┏━━

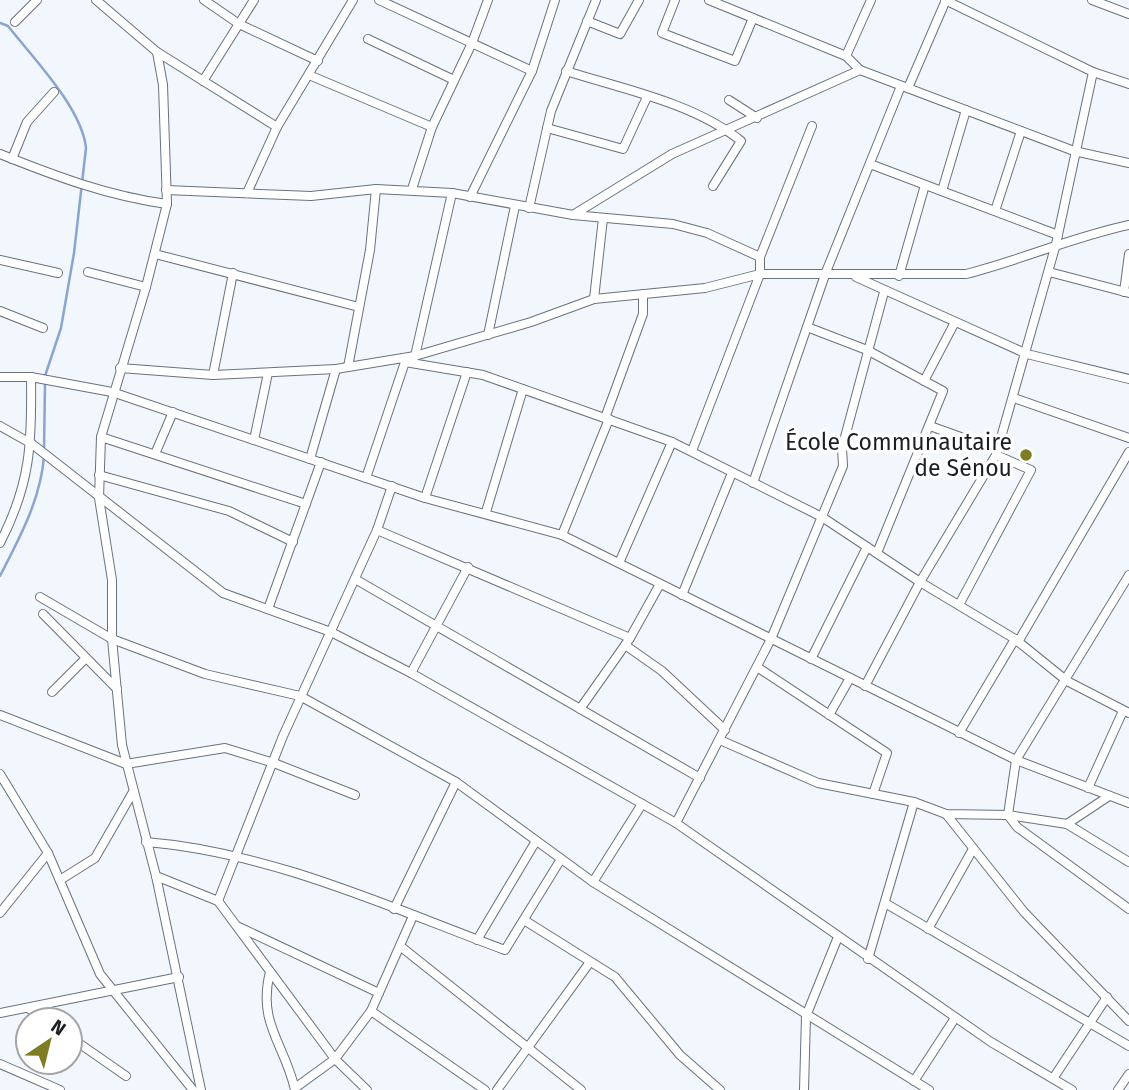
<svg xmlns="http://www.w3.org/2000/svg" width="1129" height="1090" font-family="'Fira Sans',sans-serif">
<rect width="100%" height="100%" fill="#f2f6fd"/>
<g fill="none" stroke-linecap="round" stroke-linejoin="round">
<g stroke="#8aa5cf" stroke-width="2.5">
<path d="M0,23L8,26C33,58 82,108 86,148L74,253L61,328L45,376"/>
<path d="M44,450L45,383"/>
<path d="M0,576C19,539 41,499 44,456"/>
</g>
<defs>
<g id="minor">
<path d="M96,0L157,52L163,85L167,204L146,287L101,437L99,498L112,580V639L122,745L156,876L201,1090"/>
<path d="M204,0L239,24L318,61"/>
<path d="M379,0L532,71"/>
<path d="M675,0L662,33L735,61L753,18"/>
<path d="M709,0L846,56L860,70L1074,151L1129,163"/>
<path d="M945,0L1093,72L1056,244L996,455L920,582L1015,639L1067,681L1129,713"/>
<path d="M1092,0L1129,14"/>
<path d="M587,21L620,34L639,0"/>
<path d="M15,22L37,0"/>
<path d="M368,39L454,80"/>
<path d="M157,52L277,127"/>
<path d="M846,56L871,0"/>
<path d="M566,71C623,89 694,103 741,141L713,186"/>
<path d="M1093,72L1129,84"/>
<path d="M309,75L432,127"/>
<path d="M203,81L254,0"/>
<path d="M908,88L946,0"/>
<path d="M729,100L757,118"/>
<path d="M547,128L623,149L647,97"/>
<path d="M0,154C55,176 108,196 167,204"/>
<path d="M12,159L27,122L54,92"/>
<path d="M870,164L1058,235"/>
<path d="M412,189L432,127L472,43L488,0"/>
<path d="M166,190L311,196L376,189L452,193L573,215L673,224L707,233L760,257"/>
<path d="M942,191L966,110"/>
<path d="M247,193L277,127L353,0"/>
<path d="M470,197L532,71L555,0"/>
<path d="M529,208L551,111L596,0"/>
<path d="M995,211L1021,131"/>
<path d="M573,215L672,154L860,70"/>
<path d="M155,254L359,307"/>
<path d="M0,260L58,273"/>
<path d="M88,272L146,287"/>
<path d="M1049,272L1129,293"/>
<path d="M899,276L925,185"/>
<path d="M856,277L1027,354L1129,379"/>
<path d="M1124,292L1129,254"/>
<path d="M594,299L603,218"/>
<path d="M0,311L43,328"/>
<path d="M807,327L867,350L943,391L877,553"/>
<path d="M488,335L515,206"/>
<path d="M415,356L452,193"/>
<path d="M403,358L405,362L483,375L672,442L822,517L920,582L865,686"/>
<path d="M348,367L370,250L376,189"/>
<path d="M120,368L213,375L336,369L415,356L531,322L594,299L705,288L760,274H966C1021,260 1073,237 1129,225"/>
<path d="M213,375L233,273"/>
<path d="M0,377H31L112,392L425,498L562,535L1016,760L1129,803"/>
<path d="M924,381L954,324"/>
<path d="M1014,398L1129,438"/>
<path d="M605,418L643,314V294"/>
<path d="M0,426L32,444L223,593L331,632L411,673L676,823L991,1042L1072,1090"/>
<path d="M930,426L997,450"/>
<path d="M101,437L306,504"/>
<path d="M254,440L268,373"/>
<path d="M692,451L760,274V257L812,126"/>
<path d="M155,454L173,412"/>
<path d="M310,459L336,369"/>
<path d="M99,475L229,511L293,542"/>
<path d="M366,478L405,362"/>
<path d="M753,483L826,272L901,86"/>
<path d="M425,498L467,372"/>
<path d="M486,512L523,389"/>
<path d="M377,530L630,638"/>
<path d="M562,535L609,419"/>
<path d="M0,543C31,483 32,442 31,377"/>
<path d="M619,563L672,442"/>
<path d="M1129,575L1016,760L1008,815L1017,827L1129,909"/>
<path d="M355,579L700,778"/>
<path d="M682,595L732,473"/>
<path d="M40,597L112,639L205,674L300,696L456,782L593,882L929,1090"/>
<path d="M959,605L1031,470L996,455"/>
<path d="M268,609L321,462"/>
<path d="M43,614L117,689"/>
<path d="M1018,642L1129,452"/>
<path d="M625,645L662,671L725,730"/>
<path d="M811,659L867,547"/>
<path d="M757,667L887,753L873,794"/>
<path d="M411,673L468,567"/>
<path d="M52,692L86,658"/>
<path d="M580,709L630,638L660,584"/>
<path d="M0,715L126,764L225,748L274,763L355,795"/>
<path d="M829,715L850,678"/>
<path d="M959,733L1015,639"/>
<path d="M720,740L818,783L914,802L946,814L1008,815L1067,824L1129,862"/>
<path d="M0,774L48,853L100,974L193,1090"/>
<path d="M1088,788L1123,711"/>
<path d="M946,814L1024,912L1129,1021"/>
<path d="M676,823L771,639L843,466L842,448L884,292"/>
<path d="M1067,824L1109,796"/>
<path d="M146,842C270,852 389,907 505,950L561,859"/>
<path d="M156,876L218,901L335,1059L367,1090"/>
<path d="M60,880L95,858L133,792"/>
<path d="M593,882L642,804"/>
<path d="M218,901L283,736L377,530L392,486"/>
<path d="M885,903L1129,1046"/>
<path d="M394,909L456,782"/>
<path d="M0,913L48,853"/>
<path d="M524,920L615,977L680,1055L720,1090"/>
<path d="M239,927L379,993"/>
<path d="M928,929L973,849"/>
<path d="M477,940L536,841"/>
<path d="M400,946L581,1090"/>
<path d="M868,959L914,802"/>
<path d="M270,972C257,1024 285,1044 295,1090"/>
<path d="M28,1008L45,1020"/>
<path d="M371,1011L485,1090"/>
<path d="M0,1013L179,977"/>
<path d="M70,1037L126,1076"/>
<path d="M0,1064L60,1090"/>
<path d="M1054,1077L1107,997"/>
<path d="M914,1081L955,1018"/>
<path d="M295,1088L335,1059L371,1011L413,916"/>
<path d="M497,1090L590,962"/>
<path d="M804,1090L806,1016L838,937"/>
<path d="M1118,1090L1129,1074"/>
</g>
</defs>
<use href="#minor" stroke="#69727f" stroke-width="10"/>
<use href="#minor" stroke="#fff" stroke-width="8"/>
</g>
<circle fill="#7e7d24" stroke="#fff" stroke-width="2.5" cx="1026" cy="455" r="7"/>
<g text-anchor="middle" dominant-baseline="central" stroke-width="7" stroke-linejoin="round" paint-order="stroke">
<g font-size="23" fill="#1b1f24" stroke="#fff" text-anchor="end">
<text x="1012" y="442">École Communautaire<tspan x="1012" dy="26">de Sénou</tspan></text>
</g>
</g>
<g transform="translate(49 1041) rotate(35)"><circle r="33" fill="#ffffff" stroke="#a4a5a7" stroke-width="2"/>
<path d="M0-5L12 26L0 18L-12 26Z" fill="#7e7d24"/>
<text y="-10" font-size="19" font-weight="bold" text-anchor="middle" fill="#1b1f24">N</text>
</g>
</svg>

┗━━

Problem -
Looking at the listing above, count every line in which the string "middle" appears, and give only that count.

Written answer -
2